After nearly a year of study and work from water suppliers, state officials, environmental groups and others, a plan has been announced to protect drinking water from its source – the rivers.
The River Alert Information Network (RAIN) announced the Lower Allegheny Regional Partnership and the Lower Monongahela Regional Partnership. It’s a consortium of water suppliers which, in addition to protection, will employ an early-warning spill detection system.
“The idea is to try to protect your water resource, protect the raw water to prevent it from being contaminated, to help reduce costs and treatment and just to protect treatment processes and the finished water that goes to the public,” said Thomas Mccaffrey, with the PA Department of Environmental Protection southwest regional office.
The plan is part of the Safe Drinking Water Act and was developed through the help of the DEP’s Technical Assistance Program. The Lower Allegheny partnership includes Oakmont, New Kensington, Tarentum, Brackenridge and Harrison Township. One of the first things to happen in developing the plan was identifying the biggest threats to the areas.
“And then we come up with management strategies and how we’re going to address those through education, through monitoring, through our website where we can we can have this data uploading and these systems can know right away and they can address an event if it does happen,” said Sherene Hess, project coordinator for RAIN.

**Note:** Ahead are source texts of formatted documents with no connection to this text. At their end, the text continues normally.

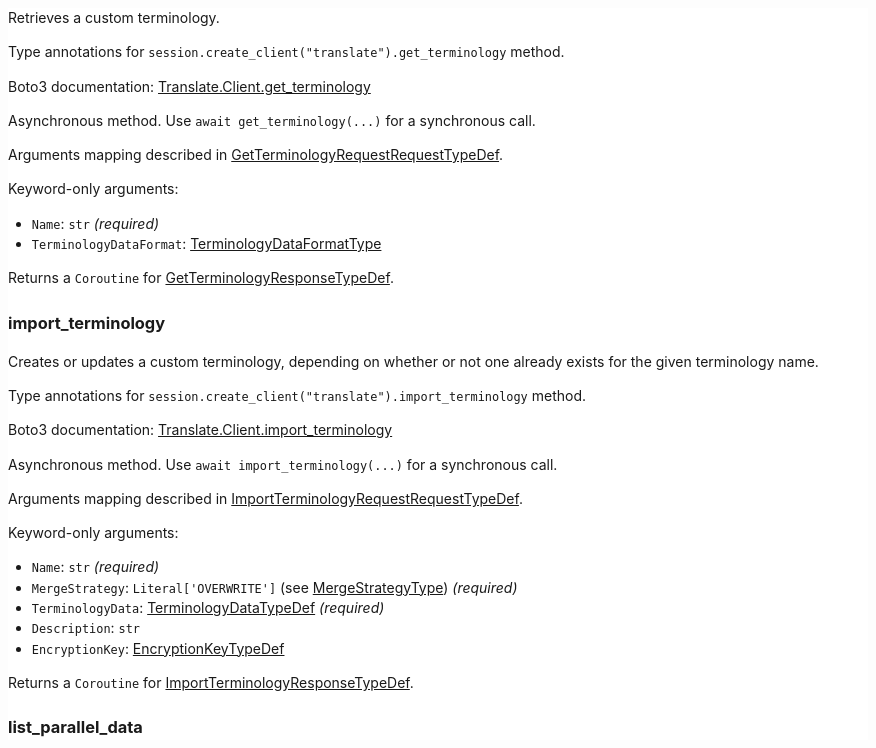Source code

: Retrieves a custom terminology.

Type annotations for `session.create_client("translate").get_terminology`
method.

Boto3 documentation:
[Translate.Client.get_terminology](https://boto3.amazonaws.com/v1/documentation/api/latest/reference/services/translate.html#Translate.Client.get_terminology)

Asynchronous method. Use `await get_terminology(...)` for a synchronous call.

Arguments mapping described in
[GetTerminologyRequestRequestTypeDef](./type_defs.md#getterminologyrequestrequesttypedef).

Keyword-only arguments:

- `Name`: `str` *(required)*
- `TerminologyDataFormat`:
  [TerminologyDataFormatType](./literals.md#terminologydataformattype)

Returns a `Coroutine` for
[GetTerminologyResponseTypeDef](./type_defs.md#getterminologyresponsetypedef).

<a id="import\_terminology"></a>

### import_terminology

Creates or updates a custom terminology, depending on whether or not one
already exists for the given terminology name.

Type annotations for `session.create_client("translate").import_terminology`
method.

Boto3 documentation:
[Translate.Client.import_terminology](https://boto3.amazonaws.com/v1/documentation/api/latest/reference/services/translate.html#Translate.Client.import_terminology)

Asynchronous method. Use `await import_terminology(...)` for a synchronous
call.

Arguments mapping described in
[ImportTerminologyRequestRequestTypeDef](./type_defs.md#importterminologyrequestrequesttypedef).

Keyword-only arguments:

- `Name`: `str` *(required)*
- `MergeStrategy`: `Literal['OVERWRITE']` (see
  [MergeStrategyType](./literals.md#mergestrategytype)) *(required)*
- `TerminologyData`:
  [TerminologyDataTypeDef](./type_defs.md#terminologydatatypedef) *(required)*
- `Description`: `str`
- `EncryptionKey`: [EncryptionKeyTypeDef](./type_defs.md#encryptionkeytypedef)

Returns a `Coroutine` for
[ImportTerminologyResponseTypeDef](./type_defs.md#importterminologyresponsetypedef).

<a id="list\_parallel\_data"></a>

### list_parallel_data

The monitoring network includes devices on the Allegheny, Monongahela, Beaver and Youghiogheny rivers, which will monitor water quality in near-real-time, and send the information to the website and to water suppliers.
“It’s good to monitor what’s coming in to our treatment facilities,” said Gina Cyprych, laboratory and water quality manager with PWSA. “It dictates what chemicals we’re using to treat, the efficiency we’re removing chemicals from the river. We want to make sure that we’re all drinking the highest quality water possible.”
The Lower Monongahela Partnership includes Charleroi, Belle Vernon, Washington Township, Newell and Brownsville. The monitoring is part of the management strategy of the plan. It will allow suppliers to identify potential contaminates and sources. But, Hess emphasized, this is a preventive measure as the rivers are currently the cleanest they’ve been in about 100 years.
“We’ve had a lot of industrial pollution and brownfields and abandoned mine drainage and spills and things like that, but our rivers are magnificent now, at this time, we’ve made great strides,” Hess said. “But we still we want to be very vigilant to what’s happening, we want to be alert to what’s going on.”
The DEP funded the study and development; it’s up to the suppliers to fund the implementation. Hess didn’t have exact numbers, but she said the investment will save money in the long run by focusing on raw water.
“That is really where you want to put your efforts, you want to prevent problems before they occur,” she said. “It’s much cheaper and easier to prevent a problem than it is to clean one up, to have find a new water source – that would be an awful, tremendous cost to the community.”
These latest partnerships brings the number of monitoring sites around the state to 24 and in all RAIN has a network of 51 public drinking water systems, including 10 in the West Virginia Monongahela Basin area.